Plus d'un demi-litre de lait ou de yaourt, de préférence écrémé, devrait être consommé quotidiennement pour éviter une augmentation sensible des graisses saturées. Le lait contient des peptides qui ont des effets bénéfiques sur la baisse de la tension artérielle et la réduction de l'apparition de thrombus ; c'est également la principale source de calcium.

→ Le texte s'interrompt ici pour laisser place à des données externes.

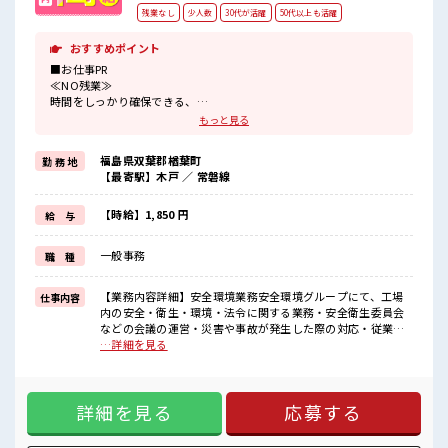
残業なし
少人数
30代が活躍
50代以上も活躍
おすすめポイント
■お仕事PR
≪NO残業≫
時間をしっかり確保できる、
残業基本ナシのお仕事♪
もっと見る
オンとオフをきっちり切り替えたい方にオススメ！
≪経験者優遇≫
福島県双葉郡楢葉町
勤 務 地
これまでの経験を活かしませんか？
【最寄駅】木戸 ／ 常磐線
ブランクがあっても大丈夫♪
経験はちょっとだけ…という方もOK！
≪週休2日制≫
【時給】1,850 円
給 与
週末は家族や友人と一緒にプライベート満喫！
≪機能的な制服アリ≫
一般事務
職 種
制服があるので、
毎日の服装の悩み解消♪
≪自分に向いている仕事が探せる≫
【業務内容詳細】安全環境業務安全環境グループにて、工場
仕事内容
困った事などがあれば、
内の安全・衛生・環境・法令に関する業務・安全衛生委員会
担当がしっかりサポートします！
などの会議の運営・災害や事故が発生した際の対応・従業員
へ対する安全や環境に関する教育・訓練・行政などに提出す
…詳細を見る
■職場の雰囲気
る文書などの作成など【取り扱い製品情報】電気自動車向け
一緒に働く仲間ともなじみやすい少人数の職場☆
リチウムイオン電池の正極材活物質 ■お仕事PR ≪NO残業≫
ピタっと定時退社！
時間をしっかり確保できる、 残業基本ナシのお仕事♪ オンと
残業は基本ナシ♪
詳細を見る
応募する
オフをきっちり切り替えたい方にオススメ！ ≪経験者優遇≫
ウレシイ土日祝休み！
これまでの経験を活かしませんか？ ブランクがあっても大丈
「しっかり働いてしっかり休む！
夫♪ 経験はちょっとだけ…という方もOK！ ≪週休2日制≫ 週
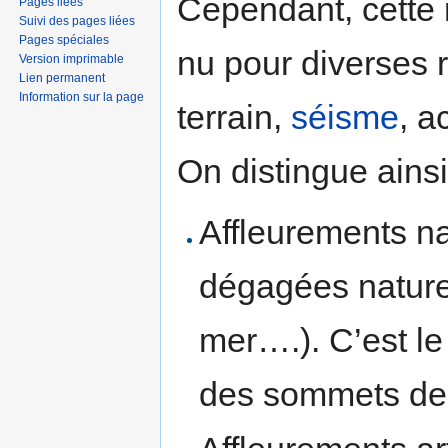
Cependant, cette 
Pages liées
Suivi des pages liées
Pages spéciales
nu pour diverses 
Version imprimable
Lien permanent
Information sur la page
terrain,
séisme
, a
On distingue ainsi
Affleurements na
dégagées naturel
mer….). C’est le
des sommets de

Les matières grasses doivent représenter 30 % des calories totales, réparties comme suit en fonction du type d'acide gras :
- Acides gras mono-insaturés (mfg) : entre 10 et 20 % des calories totales. Les aliments riches en acides gras mono-insaturés, comme l'huile d'olive, doivent être consommés. Il est recommandé de la consommer de préférence dans les salades et de ne l'utiliser qu'occasionnellement pour préparer des aliments frits.
- Acides gras polyinsaturés (AGPI) : ils doivent représenter entre 7 et 10 % des calories totales. Les aliments riches en acides gras polyinsaturés, tels que les huiles (tournesol, soja et maïs) et les poissons gras, doivent être consommés avec modération. Les huiles doivent être consommées de préférence sous forme de vinaigrettes, car elles peuvent perdre leurs propriétés lorsqu'elles sont frites ou en sauce.
- Acides gras saturés (AGS) : ils doivent représenter moins de 10 % des calories totales. Il est recommandé d'en limiter la consommation.